[Opening THE INPUT section]
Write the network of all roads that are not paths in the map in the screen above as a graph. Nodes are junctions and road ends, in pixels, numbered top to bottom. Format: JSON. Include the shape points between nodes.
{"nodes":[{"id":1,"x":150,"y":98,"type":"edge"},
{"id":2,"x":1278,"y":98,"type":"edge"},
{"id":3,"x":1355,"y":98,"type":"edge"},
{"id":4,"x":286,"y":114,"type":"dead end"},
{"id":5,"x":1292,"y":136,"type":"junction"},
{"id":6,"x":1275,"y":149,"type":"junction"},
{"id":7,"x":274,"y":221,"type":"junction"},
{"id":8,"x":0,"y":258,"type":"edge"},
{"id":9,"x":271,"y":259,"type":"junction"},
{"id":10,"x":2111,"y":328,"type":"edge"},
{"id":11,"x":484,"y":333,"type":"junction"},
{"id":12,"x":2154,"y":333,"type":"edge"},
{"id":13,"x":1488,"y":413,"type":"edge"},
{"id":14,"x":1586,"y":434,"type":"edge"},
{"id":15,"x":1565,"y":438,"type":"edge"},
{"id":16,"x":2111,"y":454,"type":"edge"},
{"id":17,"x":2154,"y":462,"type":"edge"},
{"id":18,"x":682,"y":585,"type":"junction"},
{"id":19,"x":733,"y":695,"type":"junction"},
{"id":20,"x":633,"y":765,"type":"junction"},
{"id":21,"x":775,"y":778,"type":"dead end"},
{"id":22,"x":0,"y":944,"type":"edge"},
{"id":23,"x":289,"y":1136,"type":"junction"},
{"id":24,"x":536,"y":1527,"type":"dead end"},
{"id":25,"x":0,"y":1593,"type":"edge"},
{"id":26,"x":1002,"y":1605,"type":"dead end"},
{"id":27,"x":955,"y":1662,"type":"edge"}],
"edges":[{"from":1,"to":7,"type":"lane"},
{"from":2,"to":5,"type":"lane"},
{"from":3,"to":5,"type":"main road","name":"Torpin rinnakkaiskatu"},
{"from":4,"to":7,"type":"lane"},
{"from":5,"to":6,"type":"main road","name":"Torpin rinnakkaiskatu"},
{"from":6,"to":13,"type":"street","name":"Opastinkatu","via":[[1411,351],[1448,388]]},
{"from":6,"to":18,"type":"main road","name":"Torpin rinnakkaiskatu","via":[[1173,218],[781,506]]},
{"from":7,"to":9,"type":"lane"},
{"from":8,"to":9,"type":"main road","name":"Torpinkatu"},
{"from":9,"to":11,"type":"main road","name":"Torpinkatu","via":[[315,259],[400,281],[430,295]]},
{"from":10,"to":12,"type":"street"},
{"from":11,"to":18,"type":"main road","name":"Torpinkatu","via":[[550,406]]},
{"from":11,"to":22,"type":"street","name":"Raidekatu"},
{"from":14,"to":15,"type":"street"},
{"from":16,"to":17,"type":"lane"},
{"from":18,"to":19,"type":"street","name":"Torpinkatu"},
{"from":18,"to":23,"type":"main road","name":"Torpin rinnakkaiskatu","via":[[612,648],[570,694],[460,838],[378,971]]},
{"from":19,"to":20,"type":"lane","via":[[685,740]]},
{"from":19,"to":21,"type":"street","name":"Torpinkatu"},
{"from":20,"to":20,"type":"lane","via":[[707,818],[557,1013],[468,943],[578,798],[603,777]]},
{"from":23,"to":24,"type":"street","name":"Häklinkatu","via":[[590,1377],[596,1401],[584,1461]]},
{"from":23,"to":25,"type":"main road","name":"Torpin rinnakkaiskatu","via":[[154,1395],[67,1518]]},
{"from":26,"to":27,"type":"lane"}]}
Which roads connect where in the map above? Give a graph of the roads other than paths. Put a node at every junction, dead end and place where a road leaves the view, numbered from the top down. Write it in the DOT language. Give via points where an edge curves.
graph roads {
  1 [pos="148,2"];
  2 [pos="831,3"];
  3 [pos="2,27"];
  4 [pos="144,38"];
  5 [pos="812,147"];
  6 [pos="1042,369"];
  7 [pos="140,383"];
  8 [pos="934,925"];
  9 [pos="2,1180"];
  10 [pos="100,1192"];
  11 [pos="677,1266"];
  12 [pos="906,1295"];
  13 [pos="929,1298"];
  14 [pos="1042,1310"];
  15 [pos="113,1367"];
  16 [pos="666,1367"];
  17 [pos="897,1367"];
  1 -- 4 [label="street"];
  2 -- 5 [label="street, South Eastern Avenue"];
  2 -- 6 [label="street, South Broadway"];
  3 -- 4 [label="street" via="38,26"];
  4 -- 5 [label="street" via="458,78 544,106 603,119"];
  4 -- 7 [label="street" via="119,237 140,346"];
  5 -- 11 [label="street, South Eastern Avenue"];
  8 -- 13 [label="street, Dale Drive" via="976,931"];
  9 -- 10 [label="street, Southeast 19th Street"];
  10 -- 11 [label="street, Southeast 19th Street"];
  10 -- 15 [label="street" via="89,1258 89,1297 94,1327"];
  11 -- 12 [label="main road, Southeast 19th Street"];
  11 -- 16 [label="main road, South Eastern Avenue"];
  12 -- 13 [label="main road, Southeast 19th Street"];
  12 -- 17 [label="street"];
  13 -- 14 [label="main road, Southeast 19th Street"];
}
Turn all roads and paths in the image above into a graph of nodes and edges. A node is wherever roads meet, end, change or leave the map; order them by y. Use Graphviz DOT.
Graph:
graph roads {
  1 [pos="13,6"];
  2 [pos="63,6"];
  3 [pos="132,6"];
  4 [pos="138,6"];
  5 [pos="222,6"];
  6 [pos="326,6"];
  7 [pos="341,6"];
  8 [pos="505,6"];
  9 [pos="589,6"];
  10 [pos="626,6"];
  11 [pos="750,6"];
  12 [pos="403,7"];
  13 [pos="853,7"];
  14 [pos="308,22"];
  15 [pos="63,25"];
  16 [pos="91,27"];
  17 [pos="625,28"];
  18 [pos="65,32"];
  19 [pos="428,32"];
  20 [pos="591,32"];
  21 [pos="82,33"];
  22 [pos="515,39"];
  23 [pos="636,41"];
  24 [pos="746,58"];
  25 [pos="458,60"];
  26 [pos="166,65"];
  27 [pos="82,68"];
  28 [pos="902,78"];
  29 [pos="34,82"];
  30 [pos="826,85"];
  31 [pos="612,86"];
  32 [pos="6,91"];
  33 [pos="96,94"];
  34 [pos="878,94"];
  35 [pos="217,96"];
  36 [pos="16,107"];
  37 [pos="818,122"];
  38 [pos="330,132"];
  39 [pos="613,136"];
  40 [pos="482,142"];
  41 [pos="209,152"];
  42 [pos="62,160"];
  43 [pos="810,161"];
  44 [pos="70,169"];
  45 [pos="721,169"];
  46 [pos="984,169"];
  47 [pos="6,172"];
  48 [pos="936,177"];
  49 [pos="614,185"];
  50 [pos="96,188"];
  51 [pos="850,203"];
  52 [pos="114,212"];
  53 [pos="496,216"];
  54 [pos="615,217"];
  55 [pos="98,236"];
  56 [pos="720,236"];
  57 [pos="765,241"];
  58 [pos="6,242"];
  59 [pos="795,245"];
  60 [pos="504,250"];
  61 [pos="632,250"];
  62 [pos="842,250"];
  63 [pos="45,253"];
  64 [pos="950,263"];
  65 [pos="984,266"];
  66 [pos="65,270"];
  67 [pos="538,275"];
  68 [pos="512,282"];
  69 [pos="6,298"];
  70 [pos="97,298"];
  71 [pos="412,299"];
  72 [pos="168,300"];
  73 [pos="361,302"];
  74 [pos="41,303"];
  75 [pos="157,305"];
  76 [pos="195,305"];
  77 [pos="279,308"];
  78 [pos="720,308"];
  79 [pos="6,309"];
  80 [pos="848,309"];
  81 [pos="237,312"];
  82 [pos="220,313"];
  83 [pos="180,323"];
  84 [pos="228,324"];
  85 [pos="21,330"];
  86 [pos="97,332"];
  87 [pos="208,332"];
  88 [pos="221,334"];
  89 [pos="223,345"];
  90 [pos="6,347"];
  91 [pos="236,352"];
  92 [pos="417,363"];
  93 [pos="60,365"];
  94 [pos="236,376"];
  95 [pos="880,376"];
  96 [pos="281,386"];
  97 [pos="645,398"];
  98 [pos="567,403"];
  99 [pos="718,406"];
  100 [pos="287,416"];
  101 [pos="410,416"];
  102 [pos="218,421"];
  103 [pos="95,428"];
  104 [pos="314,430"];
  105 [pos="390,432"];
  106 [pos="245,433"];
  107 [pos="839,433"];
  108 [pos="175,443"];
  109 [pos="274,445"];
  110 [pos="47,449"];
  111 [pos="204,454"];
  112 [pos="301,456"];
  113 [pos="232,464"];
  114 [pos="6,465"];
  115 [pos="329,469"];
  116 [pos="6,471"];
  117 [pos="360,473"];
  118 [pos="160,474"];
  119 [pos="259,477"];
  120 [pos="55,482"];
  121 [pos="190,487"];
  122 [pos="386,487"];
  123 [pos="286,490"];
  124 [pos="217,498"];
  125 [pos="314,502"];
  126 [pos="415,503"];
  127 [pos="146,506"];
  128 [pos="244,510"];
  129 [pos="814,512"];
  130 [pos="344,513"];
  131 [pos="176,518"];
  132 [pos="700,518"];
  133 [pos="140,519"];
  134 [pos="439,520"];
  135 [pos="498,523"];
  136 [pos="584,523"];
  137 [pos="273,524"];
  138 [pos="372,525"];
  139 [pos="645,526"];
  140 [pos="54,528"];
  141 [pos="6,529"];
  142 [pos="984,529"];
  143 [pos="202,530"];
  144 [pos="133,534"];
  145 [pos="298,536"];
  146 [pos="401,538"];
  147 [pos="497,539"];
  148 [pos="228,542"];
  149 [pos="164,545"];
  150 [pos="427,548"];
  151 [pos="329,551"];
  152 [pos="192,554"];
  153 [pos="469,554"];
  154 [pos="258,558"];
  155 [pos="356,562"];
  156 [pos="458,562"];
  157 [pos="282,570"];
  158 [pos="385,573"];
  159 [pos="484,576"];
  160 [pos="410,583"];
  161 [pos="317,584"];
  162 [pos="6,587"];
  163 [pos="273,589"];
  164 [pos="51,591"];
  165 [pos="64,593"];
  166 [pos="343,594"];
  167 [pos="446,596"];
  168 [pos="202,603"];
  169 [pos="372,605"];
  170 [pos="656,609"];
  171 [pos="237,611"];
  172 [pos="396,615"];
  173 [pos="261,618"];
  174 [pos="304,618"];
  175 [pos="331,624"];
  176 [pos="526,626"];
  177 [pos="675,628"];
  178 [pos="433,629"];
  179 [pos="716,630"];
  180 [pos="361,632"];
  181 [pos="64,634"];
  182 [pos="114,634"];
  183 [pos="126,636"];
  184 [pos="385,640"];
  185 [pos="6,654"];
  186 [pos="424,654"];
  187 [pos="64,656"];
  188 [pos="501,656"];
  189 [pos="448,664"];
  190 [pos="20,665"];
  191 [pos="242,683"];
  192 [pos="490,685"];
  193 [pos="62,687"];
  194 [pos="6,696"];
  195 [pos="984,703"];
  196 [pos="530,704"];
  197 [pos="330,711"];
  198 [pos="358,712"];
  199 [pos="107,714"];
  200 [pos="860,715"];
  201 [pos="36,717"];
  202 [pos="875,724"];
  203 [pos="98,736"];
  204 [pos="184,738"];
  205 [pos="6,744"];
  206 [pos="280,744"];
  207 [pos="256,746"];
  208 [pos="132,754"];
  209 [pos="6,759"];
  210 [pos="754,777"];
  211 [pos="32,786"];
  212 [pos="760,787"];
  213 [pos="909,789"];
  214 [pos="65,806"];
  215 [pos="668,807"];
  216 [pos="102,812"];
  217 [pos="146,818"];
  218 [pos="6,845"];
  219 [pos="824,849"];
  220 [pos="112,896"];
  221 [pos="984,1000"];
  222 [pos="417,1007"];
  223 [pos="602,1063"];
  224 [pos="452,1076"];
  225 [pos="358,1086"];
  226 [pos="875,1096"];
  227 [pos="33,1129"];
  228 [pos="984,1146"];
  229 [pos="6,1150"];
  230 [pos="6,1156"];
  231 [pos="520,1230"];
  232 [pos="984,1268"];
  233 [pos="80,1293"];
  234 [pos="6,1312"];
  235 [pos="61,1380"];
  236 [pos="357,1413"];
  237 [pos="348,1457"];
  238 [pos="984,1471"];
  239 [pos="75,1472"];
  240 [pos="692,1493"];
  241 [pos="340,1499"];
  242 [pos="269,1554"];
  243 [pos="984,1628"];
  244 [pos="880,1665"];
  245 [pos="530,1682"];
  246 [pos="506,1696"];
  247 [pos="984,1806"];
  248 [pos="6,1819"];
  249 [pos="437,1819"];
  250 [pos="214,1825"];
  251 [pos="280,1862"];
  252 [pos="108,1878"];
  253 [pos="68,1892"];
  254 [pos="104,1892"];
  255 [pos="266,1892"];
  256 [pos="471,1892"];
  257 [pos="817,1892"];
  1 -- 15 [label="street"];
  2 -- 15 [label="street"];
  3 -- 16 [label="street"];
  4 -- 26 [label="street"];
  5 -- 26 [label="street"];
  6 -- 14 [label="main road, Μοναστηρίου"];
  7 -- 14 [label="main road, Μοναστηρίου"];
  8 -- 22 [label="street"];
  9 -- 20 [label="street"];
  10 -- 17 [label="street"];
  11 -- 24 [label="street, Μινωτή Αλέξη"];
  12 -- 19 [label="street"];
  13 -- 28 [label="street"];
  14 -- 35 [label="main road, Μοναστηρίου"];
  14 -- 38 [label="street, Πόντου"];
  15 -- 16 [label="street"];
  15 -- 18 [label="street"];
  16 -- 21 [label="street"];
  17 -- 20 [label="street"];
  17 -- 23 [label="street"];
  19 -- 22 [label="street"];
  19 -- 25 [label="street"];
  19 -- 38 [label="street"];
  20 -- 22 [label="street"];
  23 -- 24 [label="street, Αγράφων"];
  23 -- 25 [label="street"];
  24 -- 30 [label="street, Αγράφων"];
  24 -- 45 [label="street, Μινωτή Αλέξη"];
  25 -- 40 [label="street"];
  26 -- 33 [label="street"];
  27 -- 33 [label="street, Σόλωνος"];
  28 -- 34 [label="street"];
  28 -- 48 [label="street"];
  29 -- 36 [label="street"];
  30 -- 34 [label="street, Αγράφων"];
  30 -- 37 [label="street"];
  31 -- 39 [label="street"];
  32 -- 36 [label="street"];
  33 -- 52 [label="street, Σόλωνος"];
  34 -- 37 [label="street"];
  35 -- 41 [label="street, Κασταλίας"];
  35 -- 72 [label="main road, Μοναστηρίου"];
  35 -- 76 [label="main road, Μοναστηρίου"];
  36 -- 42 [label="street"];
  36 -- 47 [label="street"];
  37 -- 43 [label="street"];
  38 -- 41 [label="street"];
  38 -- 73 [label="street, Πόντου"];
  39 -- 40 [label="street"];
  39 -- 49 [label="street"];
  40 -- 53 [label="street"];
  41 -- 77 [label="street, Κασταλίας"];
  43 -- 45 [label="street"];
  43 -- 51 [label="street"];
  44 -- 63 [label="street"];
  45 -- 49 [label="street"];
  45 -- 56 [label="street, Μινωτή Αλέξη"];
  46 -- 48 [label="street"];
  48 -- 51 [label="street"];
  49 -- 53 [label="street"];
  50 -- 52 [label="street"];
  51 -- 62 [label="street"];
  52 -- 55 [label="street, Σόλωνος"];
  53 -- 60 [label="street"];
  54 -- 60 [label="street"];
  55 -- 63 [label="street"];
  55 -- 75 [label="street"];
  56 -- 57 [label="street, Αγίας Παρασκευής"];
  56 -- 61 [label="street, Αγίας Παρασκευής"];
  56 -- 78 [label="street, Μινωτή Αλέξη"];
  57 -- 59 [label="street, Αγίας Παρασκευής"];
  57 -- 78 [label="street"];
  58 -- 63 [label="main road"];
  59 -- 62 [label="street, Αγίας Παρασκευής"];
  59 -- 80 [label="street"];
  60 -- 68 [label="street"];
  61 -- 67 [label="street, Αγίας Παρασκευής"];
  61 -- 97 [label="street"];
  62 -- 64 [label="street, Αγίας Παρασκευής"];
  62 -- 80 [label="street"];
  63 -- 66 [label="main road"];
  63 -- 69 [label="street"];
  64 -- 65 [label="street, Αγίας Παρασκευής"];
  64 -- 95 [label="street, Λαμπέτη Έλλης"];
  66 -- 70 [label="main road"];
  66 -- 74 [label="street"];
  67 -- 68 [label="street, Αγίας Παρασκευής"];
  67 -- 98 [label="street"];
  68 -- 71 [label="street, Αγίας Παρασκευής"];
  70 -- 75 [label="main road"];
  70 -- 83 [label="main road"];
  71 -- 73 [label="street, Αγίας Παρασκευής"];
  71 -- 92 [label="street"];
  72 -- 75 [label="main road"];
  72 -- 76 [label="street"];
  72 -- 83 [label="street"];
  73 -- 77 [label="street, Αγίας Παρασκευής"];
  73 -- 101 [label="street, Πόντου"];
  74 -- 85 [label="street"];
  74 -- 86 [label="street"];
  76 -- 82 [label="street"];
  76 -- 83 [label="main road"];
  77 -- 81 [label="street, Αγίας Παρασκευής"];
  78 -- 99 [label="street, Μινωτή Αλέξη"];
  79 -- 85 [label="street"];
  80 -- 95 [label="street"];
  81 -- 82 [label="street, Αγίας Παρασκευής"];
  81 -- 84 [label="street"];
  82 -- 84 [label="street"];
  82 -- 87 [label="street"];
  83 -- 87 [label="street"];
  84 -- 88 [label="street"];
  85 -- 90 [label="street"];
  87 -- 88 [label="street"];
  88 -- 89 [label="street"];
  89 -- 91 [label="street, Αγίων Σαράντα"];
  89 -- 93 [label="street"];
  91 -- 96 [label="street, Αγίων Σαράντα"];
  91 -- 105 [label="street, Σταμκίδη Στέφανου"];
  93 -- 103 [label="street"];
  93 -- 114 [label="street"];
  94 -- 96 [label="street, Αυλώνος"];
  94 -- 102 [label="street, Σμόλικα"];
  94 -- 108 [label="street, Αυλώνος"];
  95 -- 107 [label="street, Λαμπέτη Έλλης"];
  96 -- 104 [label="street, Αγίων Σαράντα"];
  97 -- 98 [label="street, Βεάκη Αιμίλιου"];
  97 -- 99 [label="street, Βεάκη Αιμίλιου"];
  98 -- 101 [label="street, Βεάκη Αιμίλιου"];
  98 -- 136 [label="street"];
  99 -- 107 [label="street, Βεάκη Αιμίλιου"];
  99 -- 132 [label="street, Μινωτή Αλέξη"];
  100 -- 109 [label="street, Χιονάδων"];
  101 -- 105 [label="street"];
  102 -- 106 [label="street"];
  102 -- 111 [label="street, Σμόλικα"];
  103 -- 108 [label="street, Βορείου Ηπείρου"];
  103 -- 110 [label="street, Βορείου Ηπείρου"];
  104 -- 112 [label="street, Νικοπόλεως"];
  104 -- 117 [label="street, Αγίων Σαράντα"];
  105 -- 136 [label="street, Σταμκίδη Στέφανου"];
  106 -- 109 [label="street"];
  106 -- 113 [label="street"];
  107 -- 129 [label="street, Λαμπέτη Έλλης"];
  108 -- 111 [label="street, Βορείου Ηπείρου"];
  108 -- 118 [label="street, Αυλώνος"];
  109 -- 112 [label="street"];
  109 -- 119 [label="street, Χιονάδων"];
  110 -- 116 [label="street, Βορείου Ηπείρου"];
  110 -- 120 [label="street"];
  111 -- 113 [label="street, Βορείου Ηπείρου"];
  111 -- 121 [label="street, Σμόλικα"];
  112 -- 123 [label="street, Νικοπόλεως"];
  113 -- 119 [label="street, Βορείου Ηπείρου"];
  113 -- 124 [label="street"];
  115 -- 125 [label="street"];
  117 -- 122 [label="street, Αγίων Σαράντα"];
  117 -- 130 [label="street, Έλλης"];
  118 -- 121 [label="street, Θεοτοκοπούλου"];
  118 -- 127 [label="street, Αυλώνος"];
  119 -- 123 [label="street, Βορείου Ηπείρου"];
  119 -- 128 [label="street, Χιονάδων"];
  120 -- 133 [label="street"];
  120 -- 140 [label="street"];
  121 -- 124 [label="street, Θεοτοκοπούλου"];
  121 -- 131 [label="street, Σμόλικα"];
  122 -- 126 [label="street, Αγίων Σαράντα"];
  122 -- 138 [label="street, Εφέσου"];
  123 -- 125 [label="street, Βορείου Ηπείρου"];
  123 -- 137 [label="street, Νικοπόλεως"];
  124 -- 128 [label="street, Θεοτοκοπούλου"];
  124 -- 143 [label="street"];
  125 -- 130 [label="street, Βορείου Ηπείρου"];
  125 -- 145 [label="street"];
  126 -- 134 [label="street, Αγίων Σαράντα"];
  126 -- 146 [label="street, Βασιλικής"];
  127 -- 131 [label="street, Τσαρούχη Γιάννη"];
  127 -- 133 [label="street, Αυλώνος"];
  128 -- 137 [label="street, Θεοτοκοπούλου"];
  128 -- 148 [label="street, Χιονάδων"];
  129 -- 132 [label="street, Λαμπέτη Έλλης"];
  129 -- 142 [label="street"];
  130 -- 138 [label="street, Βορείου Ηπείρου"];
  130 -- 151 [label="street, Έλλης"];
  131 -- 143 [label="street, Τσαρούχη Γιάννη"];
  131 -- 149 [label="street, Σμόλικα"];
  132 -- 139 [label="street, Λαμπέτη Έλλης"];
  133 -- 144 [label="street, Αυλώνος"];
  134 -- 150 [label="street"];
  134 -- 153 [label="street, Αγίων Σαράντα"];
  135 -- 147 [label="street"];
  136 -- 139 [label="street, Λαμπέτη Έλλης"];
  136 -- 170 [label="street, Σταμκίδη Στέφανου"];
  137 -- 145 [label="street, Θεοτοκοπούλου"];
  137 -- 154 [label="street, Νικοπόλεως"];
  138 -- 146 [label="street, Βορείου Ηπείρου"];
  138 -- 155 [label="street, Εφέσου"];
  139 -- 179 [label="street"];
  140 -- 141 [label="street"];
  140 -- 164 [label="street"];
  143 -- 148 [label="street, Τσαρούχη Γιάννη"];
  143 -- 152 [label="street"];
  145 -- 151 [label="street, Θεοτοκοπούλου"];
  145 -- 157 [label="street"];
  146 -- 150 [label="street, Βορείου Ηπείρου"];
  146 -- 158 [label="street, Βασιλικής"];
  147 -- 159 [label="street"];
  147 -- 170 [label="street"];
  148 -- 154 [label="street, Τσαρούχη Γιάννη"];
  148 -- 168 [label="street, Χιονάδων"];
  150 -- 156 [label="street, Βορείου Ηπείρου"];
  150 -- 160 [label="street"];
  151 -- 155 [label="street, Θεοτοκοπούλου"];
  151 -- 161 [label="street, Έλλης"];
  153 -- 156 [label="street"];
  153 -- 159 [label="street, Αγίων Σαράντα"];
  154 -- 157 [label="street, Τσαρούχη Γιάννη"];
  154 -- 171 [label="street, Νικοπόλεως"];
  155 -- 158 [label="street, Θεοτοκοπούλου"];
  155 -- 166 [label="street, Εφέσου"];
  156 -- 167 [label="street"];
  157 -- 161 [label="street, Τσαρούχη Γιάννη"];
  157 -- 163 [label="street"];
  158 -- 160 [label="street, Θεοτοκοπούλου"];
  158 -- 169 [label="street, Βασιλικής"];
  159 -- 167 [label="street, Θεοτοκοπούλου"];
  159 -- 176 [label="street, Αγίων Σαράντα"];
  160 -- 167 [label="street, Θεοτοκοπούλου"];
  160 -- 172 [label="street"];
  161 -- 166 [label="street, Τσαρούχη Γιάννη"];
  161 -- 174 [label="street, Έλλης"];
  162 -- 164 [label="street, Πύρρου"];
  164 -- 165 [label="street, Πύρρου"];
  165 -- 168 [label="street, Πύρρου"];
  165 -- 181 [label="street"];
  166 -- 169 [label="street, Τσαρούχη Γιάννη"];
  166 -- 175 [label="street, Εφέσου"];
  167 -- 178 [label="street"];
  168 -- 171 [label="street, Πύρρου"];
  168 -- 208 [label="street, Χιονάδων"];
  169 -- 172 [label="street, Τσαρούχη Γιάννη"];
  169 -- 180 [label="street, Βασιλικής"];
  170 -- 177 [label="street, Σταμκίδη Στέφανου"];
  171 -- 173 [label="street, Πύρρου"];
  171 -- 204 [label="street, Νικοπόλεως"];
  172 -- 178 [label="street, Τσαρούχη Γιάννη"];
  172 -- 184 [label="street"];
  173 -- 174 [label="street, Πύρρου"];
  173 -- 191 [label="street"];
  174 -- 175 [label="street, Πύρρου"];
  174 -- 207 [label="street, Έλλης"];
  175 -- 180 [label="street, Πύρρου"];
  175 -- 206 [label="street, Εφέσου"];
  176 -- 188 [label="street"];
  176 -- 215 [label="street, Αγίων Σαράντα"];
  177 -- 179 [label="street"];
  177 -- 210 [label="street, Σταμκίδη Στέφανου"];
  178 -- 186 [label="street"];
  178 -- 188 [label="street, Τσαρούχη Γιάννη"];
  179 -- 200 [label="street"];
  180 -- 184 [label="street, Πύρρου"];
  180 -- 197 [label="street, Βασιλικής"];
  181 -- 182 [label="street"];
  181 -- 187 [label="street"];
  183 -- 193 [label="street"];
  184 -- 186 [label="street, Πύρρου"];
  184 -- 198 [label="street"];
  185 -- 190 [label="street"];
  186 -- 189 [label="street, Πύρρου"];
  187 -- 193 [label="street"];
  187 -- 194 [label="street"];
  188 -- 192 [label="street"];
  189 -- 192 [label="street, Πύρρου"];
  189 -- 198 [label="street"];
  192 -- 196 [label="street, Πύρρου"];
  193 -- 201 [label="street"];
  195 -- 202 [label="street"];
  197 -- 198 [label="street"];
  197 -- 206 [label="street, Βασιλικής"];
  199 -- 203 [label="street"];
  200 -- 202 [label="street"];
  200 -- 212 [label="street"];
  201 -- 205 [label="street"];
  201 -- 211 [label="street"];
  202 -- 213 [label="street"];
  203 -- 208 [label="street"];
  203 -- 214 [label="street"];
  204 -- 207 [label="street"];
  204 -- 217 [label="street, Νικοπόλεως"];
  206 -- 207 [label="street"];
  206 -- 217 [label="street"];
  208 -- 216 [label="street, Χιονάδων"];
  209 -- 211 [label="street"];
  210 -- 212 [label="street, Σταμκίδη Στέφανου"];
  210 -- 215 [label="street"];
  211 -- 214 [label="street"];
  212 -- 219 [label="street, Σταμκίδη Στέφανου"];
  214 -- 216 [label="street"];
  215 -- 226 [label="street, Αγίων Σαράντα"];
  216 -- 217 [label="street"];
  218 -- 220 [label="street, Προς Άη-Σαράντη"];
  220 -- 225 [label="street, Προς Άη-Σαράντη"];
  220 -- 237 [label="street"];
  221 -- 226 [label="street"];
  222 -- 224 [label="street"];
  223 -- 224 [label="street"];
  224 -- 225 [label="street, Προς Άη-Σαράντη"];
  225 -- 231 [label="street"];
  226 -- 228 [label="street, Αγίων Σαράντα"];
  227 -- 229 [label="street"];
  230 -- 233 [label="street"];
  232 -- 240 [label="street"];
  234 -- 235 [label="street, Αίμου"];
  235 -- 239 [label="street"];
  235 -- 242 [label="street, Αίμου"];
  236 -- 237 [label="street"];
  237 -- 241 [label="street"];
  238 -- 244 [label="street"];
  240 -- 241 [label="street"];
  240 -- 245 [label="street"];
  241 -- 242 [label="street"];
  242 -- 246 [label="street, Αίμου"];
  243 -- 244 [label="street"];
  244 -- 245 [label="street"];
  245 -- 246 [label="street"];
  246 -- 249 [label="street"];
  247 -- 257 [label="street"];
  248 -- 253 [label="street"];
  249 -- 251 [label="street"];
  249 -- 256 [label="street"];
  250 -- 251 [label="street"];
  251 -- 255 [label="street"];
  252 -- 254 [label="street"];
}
[Closing THE INPUT section]
* [WHAT YOU HAVE TO DO]
Look through the entries above for the word "Μινωτή". Say how many lines contain it, using only a number.

* [ANSWER BELOW]
6